Question

A joker’s cap is in the form of a right circular cone of base radius \[7\]cm and height \[24\]cm. Find the area of the sheet required to make \[10\] such caps.

Answer 1

Hint: Basic formula for finding total surface area of a right circular cone will be used. Also, since it’s a right circular cone therefore, we will use Pythagoras Theorem to calculate slant height of the cone.

Complete step-by-step answer:
Consider the figure \[1\], length of line segment AO is \[24\]cm and that of OB is \[7\]cm. The line segments AO and OB represents the height and radius of the joker’s cap. The line segment AB represents slant height of the cone.

Total surface area of a cone is equal to the sum of its curved surface area and the base area. Its formula is given as,
Total surface area of a cone \[{{\pi r}}\left( {{\text{l}} + {\text{r}}} \right)\], where l is the slant height of the cone.
In order to calculate T.S.A. of joker’s cap, we must first calculate its slant height.
 Using Pythagoras theorem in triangle AOB right angled at O,
\[
{\left( {{\text{AO}}} \right)^2} + {\left( {{\text{OB}}} \right)^2} = {\left( {{\text{AB}}} \right)^2}
{\left( {24} \right)^2} + {\left( 7 \right)^2} = {\left( {{\text{AB}}} \right)^2} \\
576 + 49 = {\left( {{\text{AB}}} \right)^2} \\
625 = {\left( {{\text{AB}}} \right)^2}
\]
It is clear from the above calculation that slant height is equal to \[25\]cm.
Now, we will substitute the given and calculated values of radius, height and slant height in the T.S.A. formula, we obtain,
\[
{\text{T}}{\text{.S}}{\text{.A}}{\text{.}} = {{\pi r}}\left( {{\text{l}} + {\text{r}}} \right) \\
= \pi \times 7\left( {25 + 7} \right) \\
= \dfrac{{22}}{7} \times 7\left( {32} \right) \\
= 704
 \]
So, from the above calculation we observe that the total surface area of the cone is \[704\;{\text{c}}{{\text{m}}^2}\]. Now, in the question we are asked to find the area of sheet required to make \[10\] such caps, therefore, we will multiply total surface area of one cap by \[10\] i.e., \[10 \times 704 = 7040\,{\text{c}}{{\text{m}}^2}\].

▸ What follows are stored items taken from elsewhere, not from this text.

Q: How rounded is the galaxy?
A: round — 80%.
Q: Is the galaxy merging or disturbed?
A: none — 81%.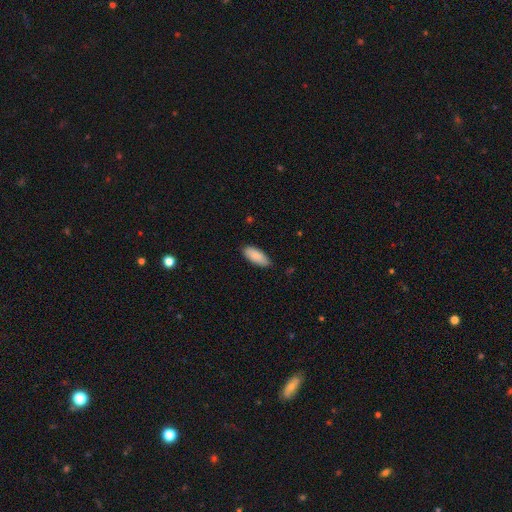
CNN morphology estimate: The model was most divided on "how rounded": in between: 85%, cigar-shaped: 13%, round: 2%. More confident: smooth or featured — smooth (88%); merging — none (85%).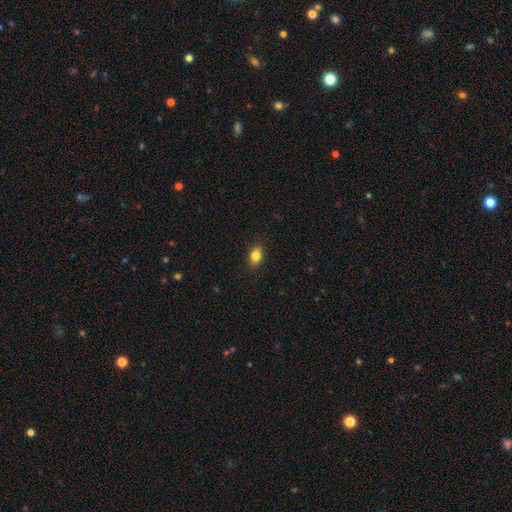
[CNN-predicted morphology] Smooth or featured: smooth — 84% (star or artifact — 10%)
How rounded: in between — 78% (round — 20%)
Merging: none — 89% (minor disturbance — 8%)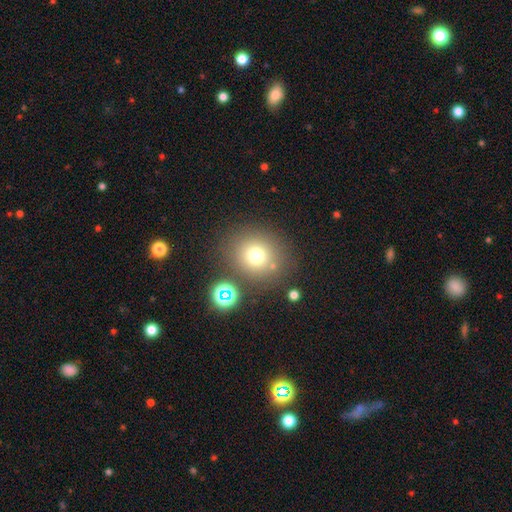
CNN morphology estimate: smooth_or_featured: smooth (p=0.73) [alt: star or artifact p=0.16]
how_rounded: round (p=0.86) [alt: in between p=0.13]
merging: none (p=0.78) [alt: minor disturbance p=0.10]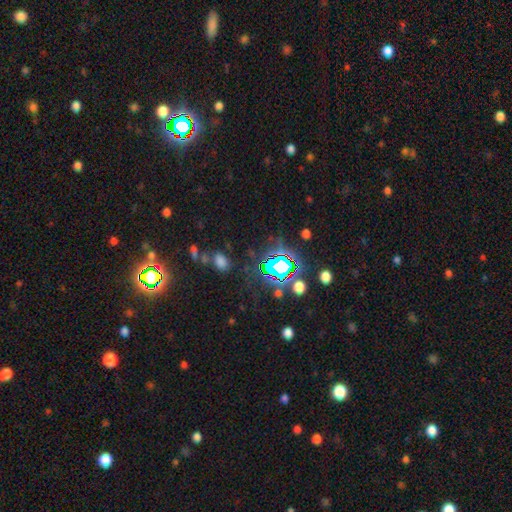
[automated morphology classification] This is likely a star or artifact rather than a galaxy (78%).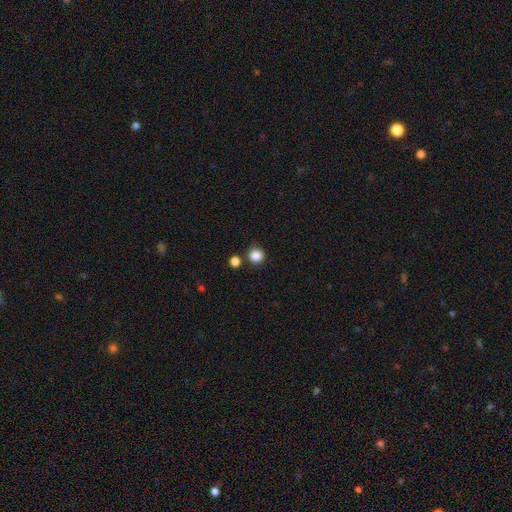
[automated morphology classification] smooth-or-featured: smooth: 85% | star or artifact: 12% | featured or disk: 4%
  how-rounded: round: 92% | in between: 7% | cigar-shaped: 1%
  merging: none: 83% | minor disturbance: 8% | merger: 7% | major disturbance: 2%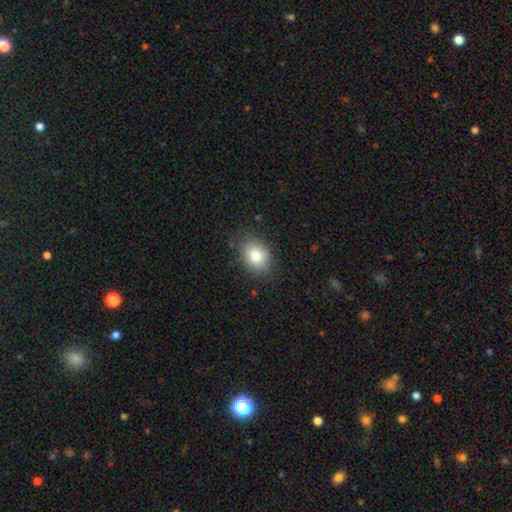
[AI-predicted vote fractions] Q: Smooth or featured?
A: smooth (82%); runner-up: featured or disk (9%)
Q: How rounded?
A: in between (57%); runner-up: round (42%)
Q: Merging?
A: none (80%); runner-up: minor disturbance (15%)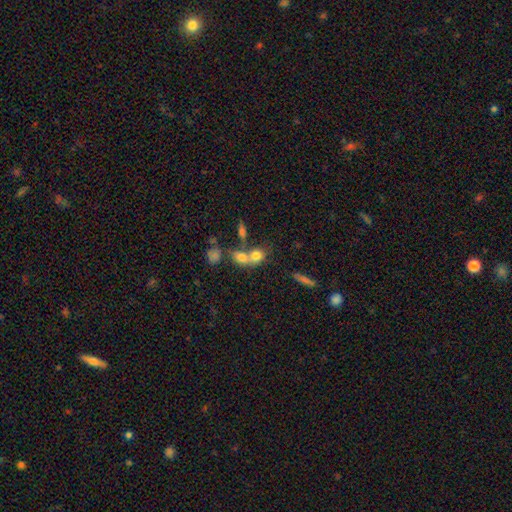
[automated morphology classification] Q: Smooth or featured?
A: smooth (72%); runner-up: featured or disk (16%)
Q: How rounded?
A: round (54%); runner-up: in between (42%)
Q: Merging?
A: merger (61%); runner-up: none (27%)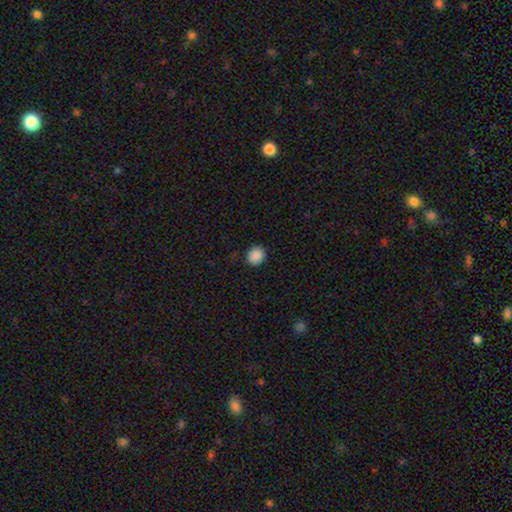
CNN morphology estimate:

Hence, the area of the sheet required to make \[10\] such caps is \[7040\,{\text{c}}{{\text{m}}^2}\].

Note: In such types of problems, it is important to recall basic formulas of area, volume, total surface area of geometric figures. Also, the concept of unitary method must be clear and in such problems it should be applied definitely. Construction of figure and its labelling should be done in the first step only to get proper visualization of the given mathematical object so that area, volume or any other physical quantity could be computed accurately.